Osez, mesdames!

«Ce n’est pas parce que c’est inaccessible que nous n’osons pas, c’est parce que nous n’osons pas que c’est inaccessible.» Ces mots de Sénèque collent bien au destin des femmes au CAS. La fusion de la section féminine Drei Tannen avec la section Olten (voir p. 38) me donne l’occasion de parler de ces femmes qui ont osé.

En 1907, le Comité central du CAS décidait d’exclure formellement les femmes du club. En 1918, une poignée de femmes osaient braver l’esprit bien-pensant de l’époque pour fonder leur propre club, le Club suisse des femmes alpinistes (CSFA). Par leur esprit de pionnières, elles ont montré qu’elles aussi étaient capables de faire de la montagne et de faire des courses difficiles considérées comme étant du domaine des hommes. Il fallut attendre jusqu’en 1980 pour que le CAS et le CSFA fusionnent pour former un club mixte. Il y a eu de tout temps des femmes qui ont osé. En 1838, Henriette d’Angeville accomplissait la vraie première conquête du Mont Blanc. En 1965, Yvette Vaucher devenait la première femme à avoir vaincu la face nord du Cervin. En 1986, Nicole Niquille devenait la première femme guide en Suisse. En 1992, Catherine Destivelle effectuait la première hivernale féminine en solitaire de la face nord de l’Eiger. En 2016, Petra Klingler est devenue championne du monde de bloc. A côté de ces femmes qui se sont rendues célèbres grâce à leurs exploits, il y a toutes les autres dont on ne parle pas, mais qui ont osé sortir du cadre pour accomplir de belles choses.

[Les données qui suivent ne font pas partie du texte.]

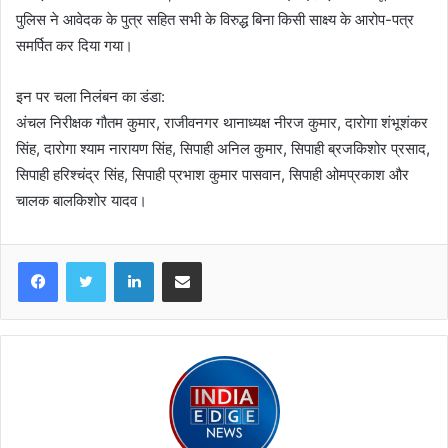
पुलिस ने आवेदक के पुत्र सहित सभी के विरुद्ध बिना किसी साक्ष्य के आरोप-पत्र
समर्पित कर दिया गया।
इन पर चला निलंबन का डंडा:
अंचल निरीक्षक गौतम कुमार, राजीवनगर थानाध्यक्ष नीरज कुमार, दारोगा शंभूशंकर
सिंह, दारोगा श्याम नारायण सिंह, सिपाही अनिल कुमार, सिपाही ब्रजकिशोर प्रसाद,
सिपाही हरिश्चंद्र सिंह, सिपाही प्रभाश कुमार पासवान, सिपाही ओमप्रकाश और
चालक बालकिशोर यादव।
LinkedIn
Share via Email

La réalité a changé depuis 1907, même si certains stéréotypes persistent. En cette période de l’année propice aux bonnes résolutions, j’encourage les femmes à prendre celle d’oser. Oser prendre des tâches à responsabilité dans les sections du CAS, oser sortir des stéréotypes.

A vous tous, hommes ou femmes, je souhaite une belle année 2017. Osez faire ce dont vous avez envie, comme l’ont fait les «stars» de la nouvelle série intitulée «idées folles», qui commence dans cette édition (voir p. 21)!